Let no one excuse himself, as not called, for God calls all to some sort of labor in the great harvest field. You never need, therefore, to excuse yourself as one not called to some service for your Lord and Master. And let no one excuse himself from the ministry unless his heart is on the altar and he himself praying and longing to go, and only held back by an obvious call of God, through His providence, to some other part of the great labor.
Many will be sent to hell at last for treating this subject as they have, with so much selfishness at heart! I know the young man who for a long time struggled between a strong conviction that God called him to the ministry and a great repellency against engaging in this work. I know what this feeling is, for I felt it a long time myself. A long time I had a secret conviction that I should be a minister, though my heart repelled it. In fact, my conversion turned very much upon my giving up this contest with God, and subduing this repellency of feeling against God's call. 8. You can see what it is to be a Christian, and what God demands of men at conversion. The turning point is -- Will you really and honestly serve God? With students especially the question is wont to be -- Will you abandon all your ambitious schemes and devote yourself to the humble, unambitious toil of preaching Christ's Gospel to the poor?

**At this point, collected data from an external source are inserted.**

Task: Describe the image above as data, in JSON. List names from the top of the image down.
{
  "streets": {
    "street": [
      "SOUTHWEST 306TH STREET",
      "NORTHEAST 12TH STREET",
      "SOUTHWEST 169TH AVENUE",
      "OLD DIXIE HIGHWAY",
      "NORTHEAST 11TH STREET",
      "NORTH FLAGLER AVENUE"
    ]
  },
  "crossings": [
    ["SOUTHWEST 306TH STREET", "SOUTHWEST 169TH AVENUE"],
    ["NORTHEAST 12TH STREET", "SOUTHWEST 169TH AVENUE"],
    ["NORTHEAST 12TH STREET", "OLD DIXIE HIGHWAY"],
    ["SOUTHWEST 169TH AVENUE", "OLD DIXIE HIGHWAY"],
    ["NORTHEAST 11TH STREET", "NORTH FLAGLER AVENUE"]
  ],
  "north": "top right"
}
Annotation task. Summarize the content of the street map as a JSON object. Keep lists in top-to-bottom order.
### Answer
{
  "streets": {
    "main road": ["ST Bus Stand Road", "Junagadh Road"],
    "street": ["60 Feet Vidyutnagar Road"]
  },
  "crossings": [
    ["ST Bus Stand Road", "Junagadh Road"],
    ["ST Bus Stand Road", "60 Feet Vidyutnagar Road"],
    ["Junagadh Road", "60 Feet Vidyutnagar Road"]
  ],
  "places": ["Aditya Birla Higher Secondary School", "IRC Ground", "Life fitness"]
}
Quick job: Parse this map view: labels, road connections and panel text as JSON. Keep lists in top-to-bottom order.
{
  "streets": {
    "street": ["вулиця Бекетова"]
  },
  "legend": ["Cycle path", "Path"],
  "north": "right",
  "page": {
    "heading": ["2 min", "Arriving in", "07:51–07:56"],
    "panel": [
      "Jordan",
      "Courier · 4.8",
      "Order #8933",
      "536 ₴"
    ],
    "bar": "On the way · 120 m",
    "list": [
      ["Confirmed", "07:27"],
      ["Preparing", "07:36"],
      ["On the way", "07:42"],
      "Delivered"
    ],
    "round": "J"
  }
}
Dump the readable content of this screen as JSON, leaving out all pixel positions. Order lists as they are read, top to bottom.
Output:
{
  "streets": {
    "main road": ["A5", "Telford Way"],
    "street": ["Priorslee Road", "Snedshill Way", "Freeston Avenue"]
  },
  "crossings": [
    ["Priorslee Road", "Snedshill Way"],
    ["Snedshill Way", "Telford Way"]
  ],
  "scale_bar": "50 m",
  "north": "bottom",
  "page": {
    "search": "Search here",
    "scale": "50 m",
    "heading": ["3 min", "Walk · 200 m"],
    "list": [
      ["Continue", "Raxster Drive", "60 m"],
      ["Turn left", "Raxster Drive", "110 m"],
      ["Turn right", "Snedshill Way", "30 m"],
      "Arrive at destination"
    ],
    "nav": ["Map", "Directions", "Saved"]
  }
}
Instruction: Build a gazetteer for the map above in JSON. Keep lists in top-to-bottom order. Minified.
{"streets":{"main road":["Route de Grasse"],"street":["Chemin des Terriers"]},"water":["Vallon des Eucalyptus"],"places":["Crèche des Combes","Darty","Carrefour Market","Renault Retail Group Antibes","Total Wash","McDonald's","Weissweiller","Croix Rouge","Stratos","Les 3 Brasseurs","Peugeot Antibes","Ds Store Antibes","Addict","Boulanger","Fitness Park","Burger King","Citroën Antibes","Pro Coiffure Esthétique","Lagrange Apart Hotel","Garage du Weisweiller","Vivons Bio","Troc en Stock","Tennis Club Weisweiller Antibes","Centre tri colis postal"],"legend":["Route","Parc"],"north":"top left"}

Most of this class are ambitious and aspiring; they have schemes of self-elevation, which it were a trial to renounce altogether. Hence with you, your being a Christian and being saved at last will turn much, perhaps altogether, on your giving yourself up to this work in the true self- denial of the Gospel spirit.
9. Many have been called to this work, who afterwards backslide and abandon it. They begin well, but backslide; get into a state of great perplexity about their duty; perhaps, like Balaam, they are so unwilling to see their duty and so anxious to evade it, that God will not struggle with them any longer, but gives them up to their covetousness, or their ambition.
Young man, are you earnestly crying out, "Lord, what wilt Thou have me do?" Be assured, God wants you in His field somewhere; He has not abandoned His harvest to perish; He wants you in it, but He wants you first to repent and prepare your heart for the Gospel ministry. You need not enter it till you have done this.
Many are waiting for a miraculous call. This is a great mistake. God does not call men in any miraculous way. The finger of His providence points out the path, and the fitness He gives you indicates the work for you to do. You need not fear that God will call you wrong. He will point out the work He would have you do. Therefore, ask Him to guide you to the right spot in the great field. He will surely do it.
What say you? Are you prepared to take this ground? Will you consecrate your education to this work? Are you ready and panting to consecrate your all to the work of your Lord? Do you say, "Yes, God shall have all my powers, entirely and forever?"I do beseech you, brethren, by the mercies of God, that ye present your bodies a living sacrifice, holy, acceptable to God, which is your reasonable service." The altar of God is before you. A whole sacrifice is the thing required. Are you ready to forego all your selfish schemes? Ye who have talents fitting you for the ministry, will you devote them with all your soul to this work? Say, will you deal honestly and truly with my Master? Say, do you love His cause, and count it your highest glory to be a laborer together with God, in gathering in the nations of lost men to the fold of your Redeemer?